● Transcription fournie
==================================================

Le président: Ce chiffre de 40 p. 100 me paraît très élevé. Est-il en hausse?

M. Jackson: Il provient de la série de statistiques la plus récente à être publiée. Je crois que la proportion de 40 p. 100 a trait au nombre de décès causés par l'alcool.

Le sénateur Adams: Ces statistiques ont-elles un rapport quelconque avec le volet maritime?

M. Jackson: Je ne crois pas.

Le sénateur Adams: Il doit sûrement y avoir des accidents de bateau qui sont dus à l'ivresse.

[Français]

Le sénateur Bacon: Vous avez des discussions avec les États-Unis concernant le dépistage des drogues par rapport au transport routier. Où en sont rendu ces discussions avec les États-Unis?

[Traduction]

M. Jackson: Ce n'est pas un de nos domaines de compétence. Je crois savoir que c'est surtout le camionnage qui fait l'objet de ce dépistage et que des mesures réciproques sont en place. Les entreprises canadiennes de camionnage qui font affaire aux États-Unis sont sujettes aux mêmes règles que les américaines.

Le sénateur Bacon: Serait-ce une responsabilité interprovinciale?

M. Jackson: Je n'en suis pas certain, sénateur. Des contrats ont été établis, paraît-il, entre l'association du camionnage et une entreprise spécialisée dans le dépistage. Je peux vous obtenir des détails sur les parties en cause.

Le sénateur Bacon: J'ai une autre question à vous poser à propos de l'aviation.

[Français]

Le sénateur Bacon: On dit que la majorité des accidents qui ont eu lieu en 1995 dans le domaine de l'aviation, mettaient en cause des transporteurs privés où des pilotes avaient peut-être à leur actif, moins de mille heures de vol. Est-ce qu'il serait approprié de modifier les conditions d'obtention de permis de vol pour les nouveaux pilotes? Et, les critères pourraient-ils être plus exigeants pour eux pour que la classe d'apprentissage dure plus longtemps afin d'éviter ces accidents?

[Traduction]

M. Jackson: Les règlements qui s'appliquent aux pilotes privés et à l'aviation de loisir ont été révisés dernièrement. Les pilotes sont régis par les normes et les exigences qui ont été établies dans la nouvelle politique sur l'aviation de loisir.

La responsabilité a un peu changé par rapport à ce qu'elle était. Je serais heureux de vous procurer de plus amples renseignements sur les dernières modifications qui, espérons-le, contribueront à rendre l'aviation de loisir privée plus sécuritaire.

Le président: Jouons-nous un rôle actif ou un rôle d'observateur dans le domaine du camionnage interprovincial? Donnons-nous le ton? Essayons-nous d'abattre les obstacles qui empêchent encore d'établir des normes communes?

M. Jackson: Oui, sénateur, nous le faisons par l'intermédiaire du Conseil canadien des administrateurs en transport motorisé. Il s'agit d'un organisme constitué à la fois de représentants fédéraux et de responsables provinciaux de la réglementation.

Le président: Ce n'est pas la conférence des ministres des Transports?

M. Jackson: Au niveau des ministres, c'est l'organe de prise de décisions. Des représentants officiels travaillent dans divers cadres placés sous le comité des ministres.

==================================================

● Documents de référence

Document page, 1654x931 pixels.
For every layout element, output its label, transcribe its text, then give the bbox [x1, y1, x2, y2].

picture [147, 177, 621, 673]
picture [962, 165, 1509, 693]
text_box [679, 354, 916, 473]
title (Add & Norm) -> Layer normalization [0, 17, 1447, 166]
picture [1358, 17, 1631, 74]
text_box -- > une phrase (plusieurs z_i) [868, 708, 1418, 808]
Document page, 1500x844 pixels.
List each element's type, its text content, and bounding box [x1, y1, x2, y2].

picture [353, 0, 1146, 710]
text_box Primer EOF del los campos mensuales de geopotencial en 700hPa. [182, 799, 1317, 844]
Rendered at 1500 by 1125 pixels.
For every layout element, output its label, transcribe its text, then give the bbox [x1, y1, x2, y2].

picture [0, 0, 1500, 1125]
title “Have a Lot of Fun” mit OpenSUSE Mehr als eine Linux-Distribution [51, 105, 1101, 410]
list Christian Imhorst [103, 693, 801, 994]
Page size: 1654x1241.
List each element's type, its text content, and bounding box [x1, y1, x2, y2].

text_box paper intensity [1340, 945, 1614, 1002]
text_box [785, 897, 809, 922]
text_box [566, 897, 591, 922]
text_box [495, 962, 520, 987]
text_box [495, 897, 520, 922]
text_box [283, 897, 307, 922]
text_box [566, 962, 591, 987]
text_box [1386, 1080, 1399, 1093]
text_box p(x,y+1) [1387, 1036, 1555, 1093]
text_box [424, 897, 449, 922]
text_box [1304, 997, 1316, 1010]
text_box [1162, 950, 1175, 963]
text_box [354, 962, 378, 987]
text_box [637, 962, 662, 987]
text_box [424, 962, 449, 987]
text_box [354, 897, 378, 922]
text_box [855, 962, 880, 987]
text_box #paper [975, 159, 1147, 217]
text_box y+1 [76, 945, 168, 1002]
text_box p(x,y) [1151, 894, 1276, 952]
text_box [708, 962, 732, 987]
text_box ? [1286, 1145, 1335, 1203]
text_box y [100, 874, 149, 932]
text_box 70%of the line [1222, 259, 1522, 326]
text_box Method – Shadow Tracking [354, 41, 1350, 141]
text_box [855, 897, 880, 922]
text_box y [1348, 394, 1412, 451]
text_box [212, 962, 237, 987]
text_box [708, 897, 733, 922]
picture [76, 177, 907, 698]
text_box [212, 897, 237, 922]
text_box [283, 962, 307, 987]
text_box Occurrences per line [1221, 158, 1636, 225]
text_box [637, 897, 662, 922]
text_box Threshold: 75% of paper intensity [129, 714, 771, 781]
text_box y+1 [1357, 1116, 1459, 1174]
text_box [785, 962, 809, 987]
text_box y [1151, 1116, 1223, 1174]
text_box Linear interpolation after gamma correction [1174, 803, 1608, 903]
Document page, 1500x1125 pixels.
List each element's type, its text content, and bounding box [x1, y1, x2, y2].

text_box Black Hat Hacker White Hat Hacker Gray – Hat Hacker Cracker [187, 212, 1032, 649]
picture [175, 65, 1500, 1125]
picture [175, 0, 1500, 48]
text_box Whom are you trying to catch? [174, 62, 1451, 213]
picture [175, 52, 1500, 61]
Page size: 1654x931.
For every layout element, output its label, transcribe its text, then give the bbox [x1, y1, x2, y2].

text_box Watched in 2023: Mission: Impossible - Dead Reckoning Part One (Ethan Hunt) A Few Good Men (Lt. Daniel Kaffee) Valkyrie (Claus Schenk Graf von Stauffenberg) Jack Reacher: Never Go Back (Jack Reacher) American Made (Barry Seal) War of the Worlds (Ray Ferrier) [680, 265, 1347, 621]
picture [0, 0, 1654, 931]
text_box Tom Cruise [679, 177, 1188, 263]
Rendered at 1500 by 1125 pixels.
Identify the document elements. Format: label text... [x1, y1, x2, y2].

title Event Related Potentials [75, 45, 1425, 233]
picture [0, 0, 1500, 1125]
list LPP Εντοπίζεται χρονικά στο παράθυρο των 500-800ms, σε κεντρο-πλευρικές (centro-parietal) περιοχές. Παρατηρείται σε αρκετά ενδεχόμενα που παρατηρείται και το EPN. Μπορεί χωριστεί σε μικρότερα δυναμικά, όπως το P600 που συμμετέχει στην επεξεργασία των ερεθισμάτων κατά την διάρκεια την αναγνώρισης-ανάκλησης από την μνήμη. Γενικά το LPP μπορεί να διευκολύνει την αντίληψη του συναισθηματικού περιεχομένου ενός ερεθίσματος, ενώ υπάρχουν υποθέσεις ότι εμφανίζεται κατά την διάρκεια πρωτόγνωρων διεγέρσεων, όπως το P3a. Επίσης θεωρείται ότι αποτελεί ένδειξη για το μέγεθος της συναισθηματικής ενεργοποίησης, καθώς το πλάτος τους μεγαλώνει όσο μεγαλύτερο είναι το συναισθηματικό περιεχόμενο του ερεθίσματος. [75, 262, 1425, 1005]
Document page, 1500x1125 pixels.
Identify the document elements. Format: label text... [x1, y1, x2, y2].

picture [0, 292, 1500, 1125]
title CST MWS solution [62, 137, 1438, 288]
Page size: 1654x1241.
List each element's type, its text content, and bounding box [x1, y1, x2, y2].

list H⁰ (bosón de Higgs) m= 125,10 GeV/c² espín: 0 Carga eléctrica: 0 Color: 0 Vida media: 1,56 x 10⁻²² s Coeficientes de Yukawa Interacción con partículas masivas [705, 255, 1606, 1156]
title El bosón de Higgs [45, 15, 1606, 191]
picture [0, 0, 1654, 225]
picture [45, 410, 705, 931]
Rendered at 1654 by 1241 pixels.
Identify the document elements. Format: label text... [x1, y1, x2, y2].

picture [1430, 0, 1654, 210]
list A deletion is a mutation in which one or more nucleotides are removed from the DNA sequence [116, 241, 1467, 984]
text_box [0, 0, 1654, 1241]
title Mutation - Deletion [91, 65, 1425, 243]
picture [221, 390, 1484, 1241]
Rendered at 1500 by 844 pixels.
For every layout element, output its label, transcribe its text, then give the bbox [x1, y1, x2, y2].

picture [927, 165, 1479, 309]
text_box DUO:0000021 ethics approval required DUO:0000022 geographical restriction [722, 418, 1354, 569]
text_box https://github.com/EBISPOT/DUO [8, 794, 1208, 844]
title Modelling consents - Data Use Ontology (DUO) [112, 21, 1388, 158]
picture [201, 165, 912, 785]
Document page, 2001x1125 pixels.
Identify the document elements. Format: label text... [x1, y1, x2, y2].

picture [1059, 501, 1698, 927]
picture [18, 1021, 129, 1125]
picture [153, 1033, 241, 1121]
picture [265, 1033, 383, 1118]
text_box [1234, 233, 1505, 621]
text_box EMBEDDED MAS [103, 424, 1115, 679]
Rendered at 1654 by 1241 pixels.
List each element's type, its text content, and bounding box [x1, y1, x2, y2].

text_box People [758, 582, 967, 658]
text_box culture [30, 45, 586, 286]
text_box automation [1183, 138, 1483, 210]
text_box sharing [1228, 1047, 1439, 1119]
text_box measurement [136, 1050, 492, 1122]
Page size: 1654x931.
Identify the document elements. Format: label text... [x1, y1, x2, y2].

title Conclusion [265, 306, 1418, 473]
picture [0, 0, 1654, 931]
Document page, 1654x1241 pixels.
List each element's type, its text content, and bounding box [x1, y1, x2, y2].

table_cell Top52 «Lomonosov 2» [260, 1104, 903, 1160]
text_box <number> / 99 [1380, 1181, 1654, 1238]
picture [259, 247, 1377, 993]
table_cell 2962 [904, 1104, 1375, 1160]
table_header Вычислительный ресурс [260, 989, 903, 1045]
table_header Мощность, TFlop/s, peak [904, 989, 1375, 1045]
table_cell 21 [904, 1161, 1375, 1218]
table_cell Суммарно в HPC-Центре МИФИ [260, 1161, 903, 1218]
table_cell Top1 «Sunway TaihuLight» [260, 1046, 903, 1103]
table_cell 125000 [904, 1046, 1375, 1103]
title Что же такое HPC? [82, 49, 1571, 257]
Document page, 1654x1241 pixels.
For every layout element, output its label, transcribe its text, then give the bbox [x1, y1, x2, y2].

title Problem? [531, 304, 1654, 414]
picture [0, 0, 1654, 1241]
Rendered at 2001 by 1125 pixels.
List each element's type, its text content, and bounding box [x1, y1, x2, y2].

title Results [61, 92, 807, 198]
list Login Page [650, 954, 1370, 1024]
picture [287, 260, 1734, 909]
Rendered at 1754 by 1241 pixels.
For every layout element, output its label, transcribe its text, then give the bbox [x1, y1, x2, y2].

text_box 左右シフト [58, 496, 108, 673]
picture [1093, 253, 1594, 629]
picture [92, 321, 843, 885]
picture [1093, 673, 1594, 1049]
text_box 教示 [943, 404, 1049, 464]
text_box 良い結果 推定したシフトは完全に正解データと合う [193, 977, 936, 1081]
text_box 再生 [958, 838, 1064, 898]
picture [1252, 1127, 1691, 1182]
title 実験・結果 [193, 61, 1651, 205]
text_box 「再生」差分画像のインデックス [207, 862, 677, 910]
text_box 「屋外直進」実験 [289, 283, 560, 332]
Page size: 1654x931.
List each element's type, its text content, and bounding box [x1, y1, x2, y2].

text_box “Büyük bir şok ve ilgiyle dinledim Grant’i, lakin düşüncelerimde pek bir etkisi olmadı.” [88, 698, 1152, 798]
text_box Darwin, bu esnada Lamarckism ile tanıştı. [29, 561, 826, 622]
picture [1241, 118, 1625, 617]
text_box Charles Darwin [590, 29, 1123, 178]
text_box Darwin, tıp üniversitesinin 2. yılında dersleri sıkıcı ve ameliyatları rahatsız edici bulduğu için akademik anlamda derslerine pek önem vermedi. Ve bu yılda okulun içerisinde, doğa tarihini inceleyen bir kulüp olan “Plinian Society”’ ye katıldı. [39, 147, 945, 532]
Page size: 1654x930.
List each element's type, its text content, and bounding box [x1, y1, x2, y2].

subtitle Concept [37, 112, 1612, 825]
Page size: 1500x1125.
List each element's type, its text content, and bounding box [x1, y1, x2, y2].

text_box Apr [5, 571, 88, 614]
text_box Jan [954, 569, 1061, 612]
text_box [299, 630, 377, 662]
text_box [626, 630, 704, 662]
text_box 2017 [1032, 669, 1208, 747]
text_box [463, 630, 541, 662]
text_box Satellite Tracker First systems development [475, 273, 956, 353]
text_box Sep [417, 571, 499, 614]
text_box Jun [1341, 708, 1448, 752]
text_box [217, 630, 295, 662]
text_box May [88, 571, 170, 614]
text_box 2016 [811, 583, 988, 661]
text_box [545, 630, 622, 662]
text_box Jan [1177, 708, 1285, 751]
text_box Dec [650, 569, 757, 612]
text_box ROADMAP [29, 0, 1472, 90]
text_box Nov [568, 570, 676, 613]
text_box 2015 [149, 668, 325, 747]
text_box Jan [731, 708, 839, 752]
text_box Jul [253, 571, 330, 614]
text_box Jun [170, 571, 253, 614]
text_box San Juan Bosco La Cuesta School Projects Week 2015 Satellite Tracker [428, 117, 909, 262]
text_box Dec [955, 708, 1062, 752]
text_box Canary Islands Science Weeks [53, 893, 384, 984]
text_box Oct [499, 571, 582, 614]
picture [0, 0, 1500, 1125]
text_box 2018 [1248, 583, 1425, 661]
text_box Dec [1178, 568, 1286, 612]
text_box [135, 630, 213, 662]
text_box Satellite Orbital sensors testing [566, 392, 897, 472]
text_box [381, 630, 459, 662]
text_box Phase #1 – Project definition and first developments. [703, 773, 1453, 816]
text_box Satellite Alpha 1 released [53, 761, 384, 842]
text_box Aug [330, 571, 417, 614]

==================================================

● Travail à faire
1) Citez le passage de la transcription qui commence à « La responsabilité a » et se termine à « des normes communes? ».
2) Dans la transcription, pourquoi M. Jackson ne peut-il pas dire où en sont les discussions avec les États-Unis sur le dépistage des drogues dans le transport routier ?

● Réponses
1)
La responsabilité a un peu changé par rapport à ce qu'elle était. Je serais heureux de vous procurer de plus amples renseignements sur les dernières modifications qui, espérons-le, contribueront à rendre l'aviation de loisir privée plus sécuritaire.

Le président: Jouons-nous un rôle actif ou un rôle d'observateur dans le domaine du camionnage interprovincial? Donnons-nous le ton? Essayons-nous d'abattre les obstacles qui empêchent encore d'établir des normes communes?

2) M. Jackson explique que ce n'est pas un de leurs domaines de compétence. Il précise seulement qu'à sa connaissance, ce dépistage vise surtout le camionnage et que des mesures réciproques sont en place.